The par-1-Tomato protein trap was generated by replacing the GFP tag of the par-1-GFP protein trap by the Tomato tag using the P swap technique [63]. A Tomato transposon donor line in the appropriate reading frame (PIGP3{tdTomato-1}) was crossed with the Par- 1-GFP protein line together with the Hop transposase. Larvae from this cross were screened with a Leica MZ16 fluorescent microscope and individual red fluorescent larvae were picked into a fresh vial. Adults were crossed to CyO for balancing.
Analysis of MyoII pulses
The distribution of MyoII along the oocyte cortex was imaged by recording the fluorescence from a UAS-Zipper-GFP line expressed in the germline. The flies were dissected under Voltalef 10S oil and imaged at 40x magnification on a confocal microscope. The Zipper-GFP signal was imaged with a 40x 1.3 NA objective once every 15 sec for 25 min with a pixel size of 0.198 µm.

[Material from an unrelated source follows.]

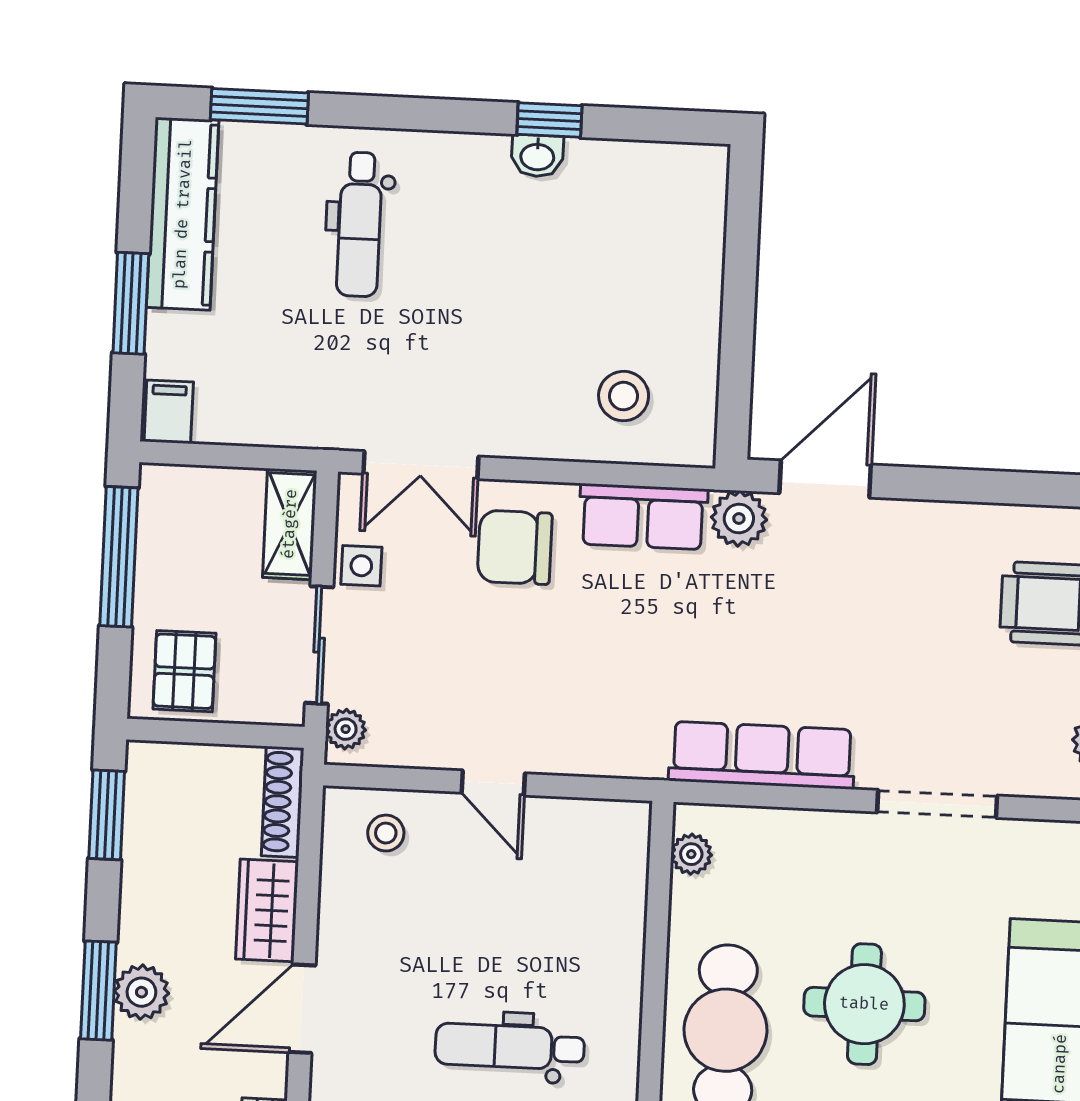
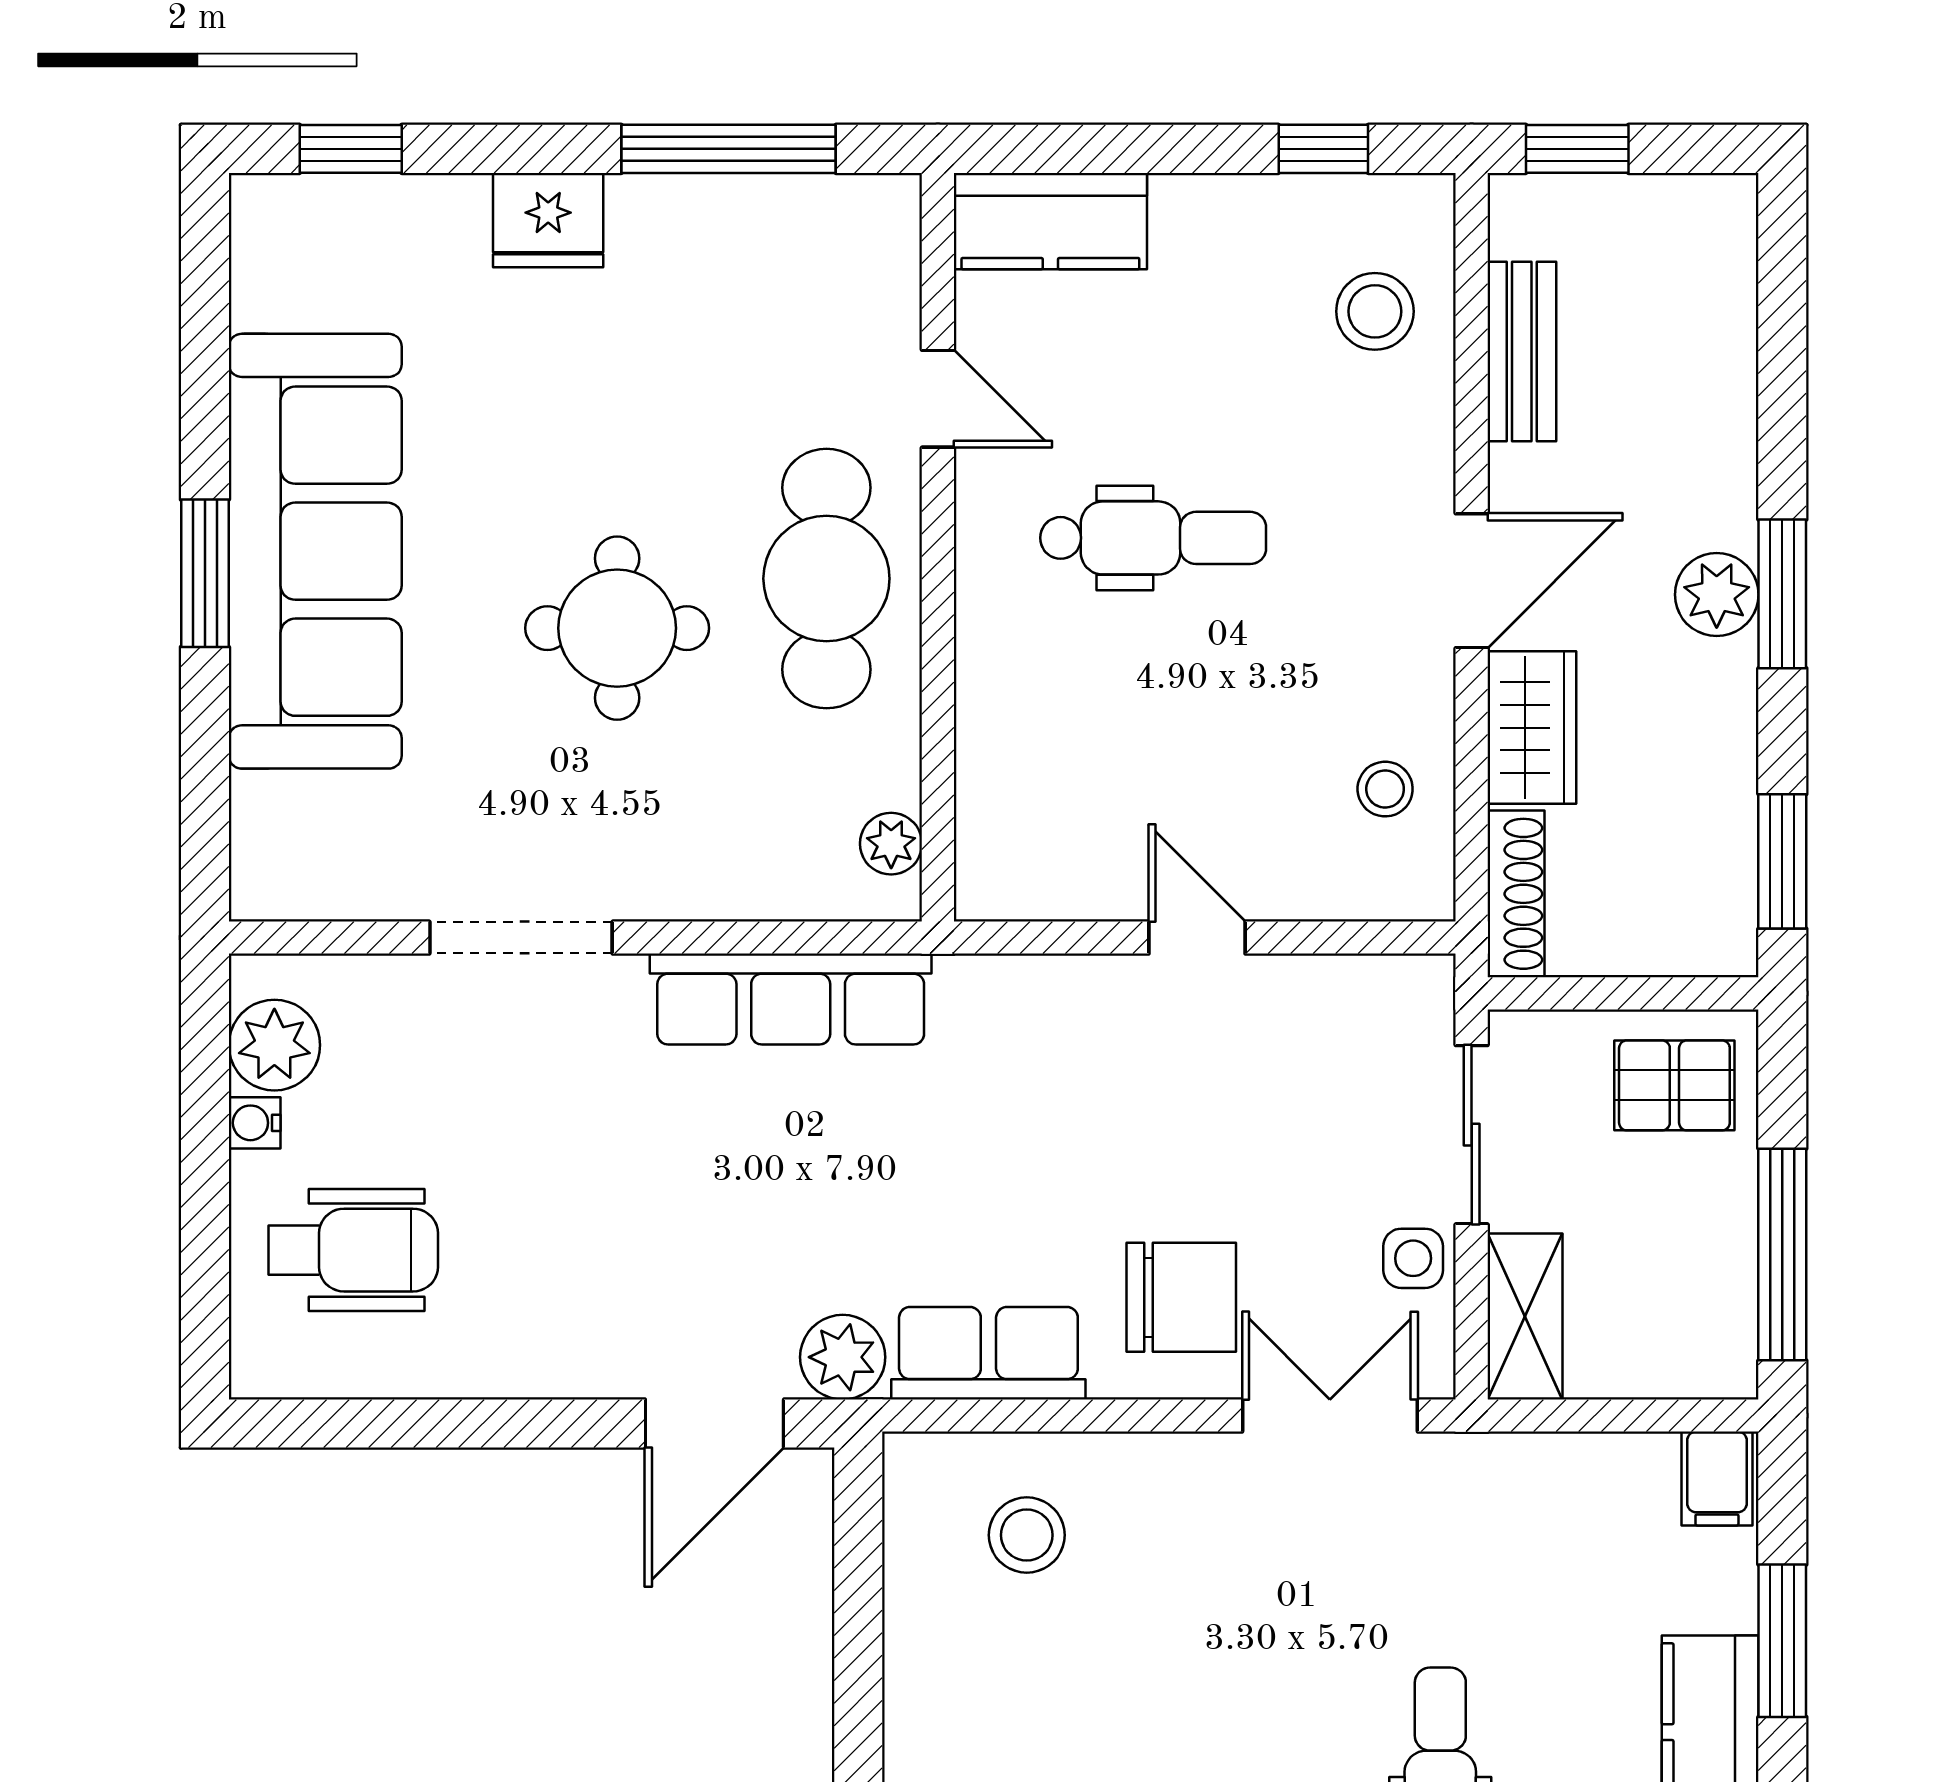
pallet: (184, 671) -> (1674, 1085), turned 90
plant: (346, 729) -> (1425, 1009), removed
stool: (386, 833) -> (1385, 789), moved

The kymograph was generated using Fiji (Schindelin et al., 2012), the quantification of NMYII pulse times was perf with Fiji. The durations of MyoII pulses signal were automatically measured by tracking adjacent strong intensity pixels in the kymograph. 25 consecutive measurements were pooled to determine the average time of NMYII expression at both lateral sides and at the posterior of the oocyte cortex.
Author Contributions
The project was conceived and designed by all authors. H.D. and V. Z. performed the experiments and the data analysis. D. St J. wrote the manuscript, which was edited by H. D. and V. Z.
Acknowledgements
We would like to thank Richard Ward for sharing the SQH1P and SQH2P antibodies, Andrea Brand for the zipΔN headless-YFP and Richard Butler at the Gurdon Institute Imaging Facility for help with image analysis and quantification. This work was supported by a Wellcome Trust Principal Fellowship to D St J (080007, 207496) and by centre grant support from the Wellcome Trust (092096, 203144) and Cancer Research UK (A14492, A24823).